* EXTRAIT CHOISI *
Critiqué par Débézed, le 1 juin 2020 (Besançon, Inscrit le 10 février 2008, 73 ans)
Déchirant !
Ce recueil comporte deux longues nouvelles, ou deux courts romans, ou un court roman et une longue nouvelle mais peu importe le contenant, il nous restera toujours l’émotion dégagée par ces deux textes pathétiques, tragiques, poignants… Des histoires qui auraient pu figurer dans Les désemparés un précédent recueil de Francis Denis.
Jardins(s)
Un quadragénaire vivant seul avec son animal de compagnie éprouve les affres d’une profonde solitude, il se sent ignoré et même rejeté par son voisinage, il a l’impression de ne pas exister pour les autres, il est insignifiant. Pour se faire remarquer, pour exister, il décide de construire dans son étroit jardin, une piscine particulière qu’il ouvre aux enfants du quartier. Il est alors beaucoup mieux considéré, les voisins le saluent, il est un personnage du quartier, il existe. Mais il lui faut payer les travaux de construction de cette piscine et le maçon le fait chanter au sujet de certaines formalités administratives qui n’ont pas été respectées. Le maçon subit ce que risquent tous les maîtres chanteurs et les malheurs du pauvre bougre recommencent. Il espérait construire une vie nouvelle avec la belle Clotilde mais son forfait, bien qu’ignoré de tous, risquent de remettre en cause tous ces beaux projets.

* À FAIRE *
Relevez dans la critique tous les adjectifs qui qualifient les deux textes du recueil dans la phrase sur l'émotion qu'ils dégagent.

* INFORMATIONS FOURNIES *
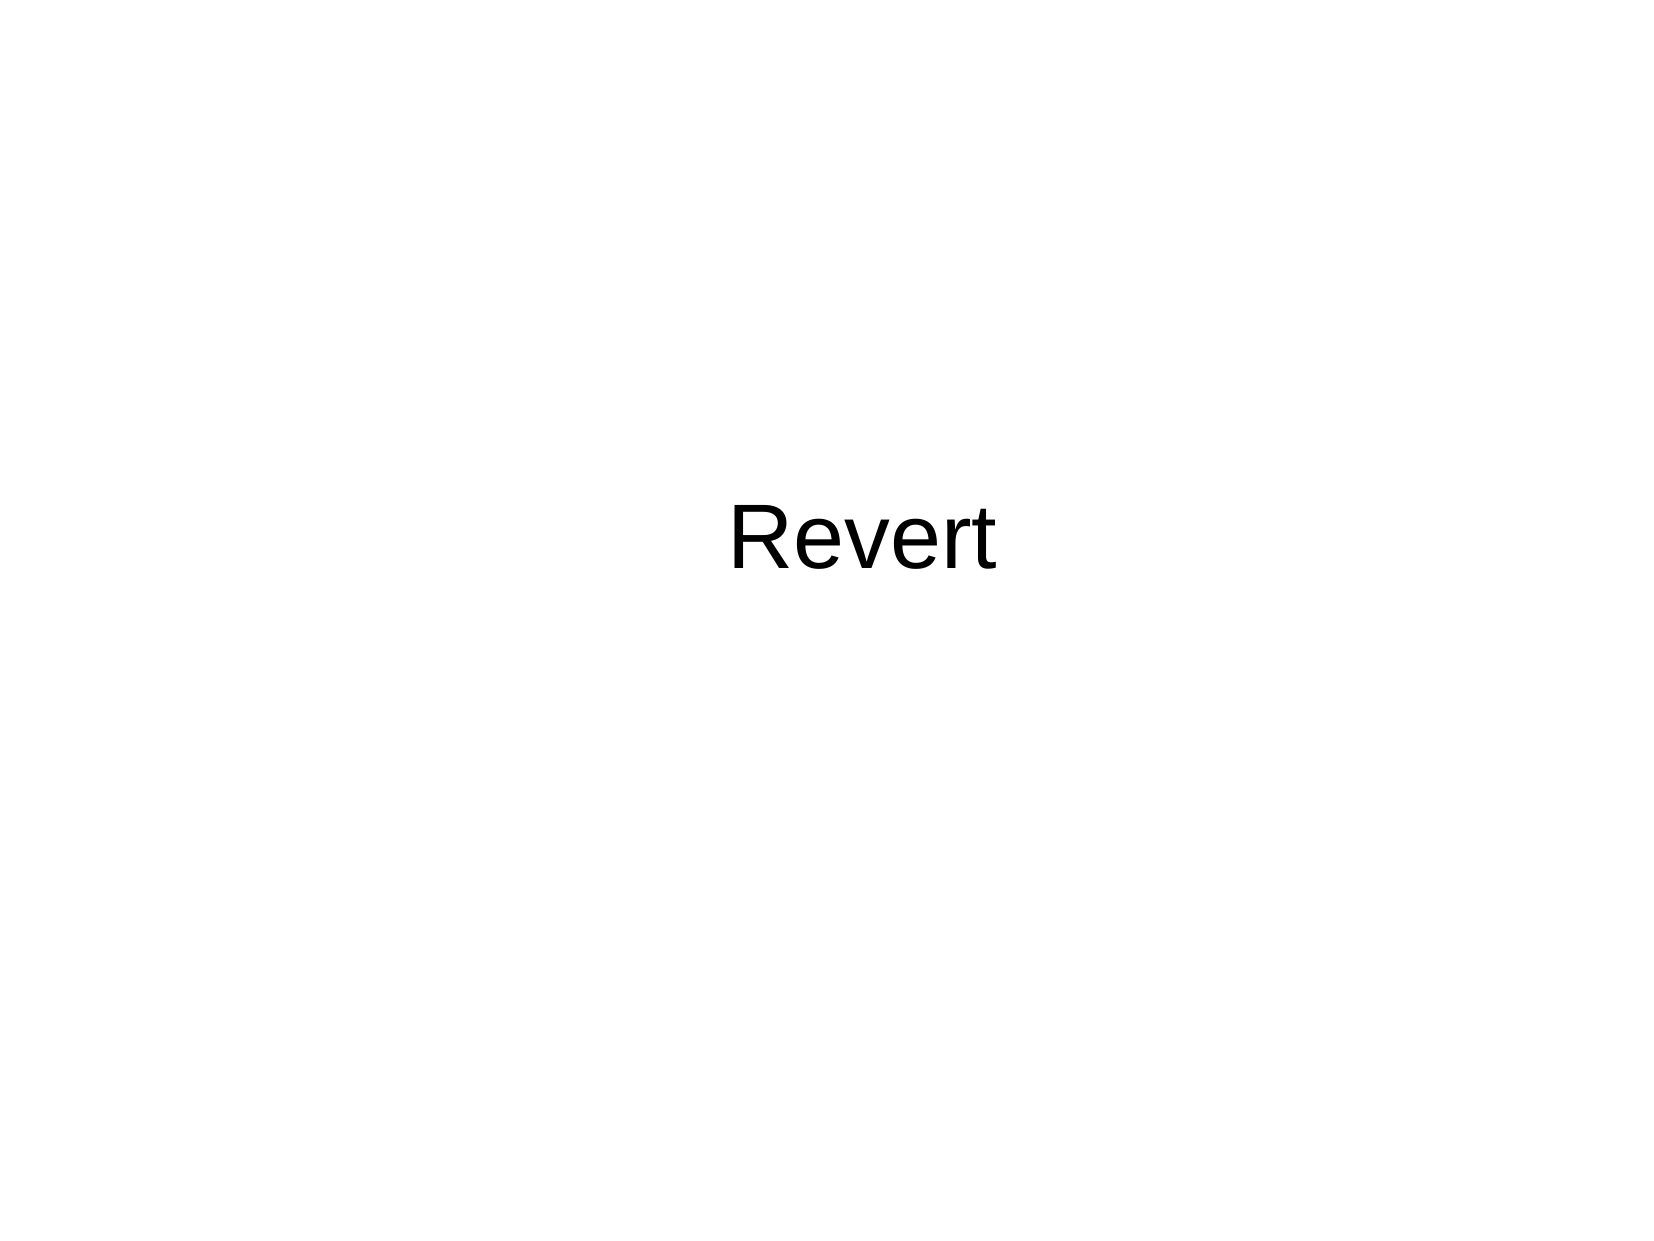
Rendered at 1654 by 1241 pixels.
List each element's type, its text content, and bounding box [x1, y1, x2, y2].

title Revert [118, 428, 1607, 636]
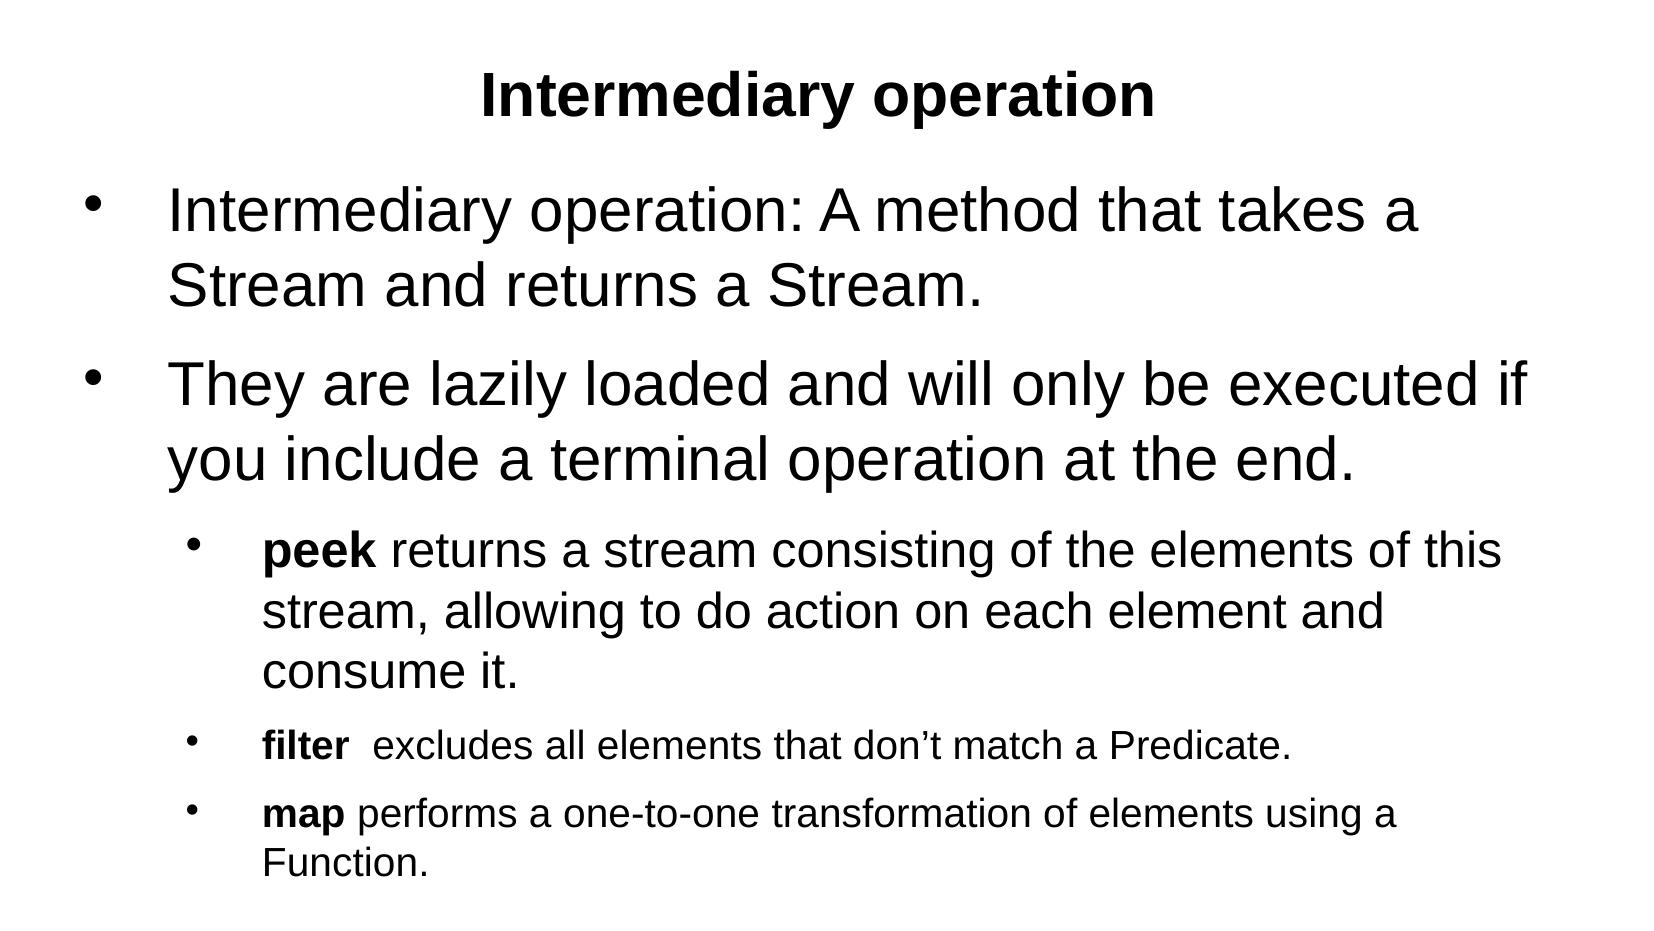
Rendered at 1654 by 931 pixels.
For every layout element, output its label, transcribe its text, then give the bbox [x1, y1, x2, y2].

* RÉPONSE ATTENDUE *
pathétiques, tragiques, poignants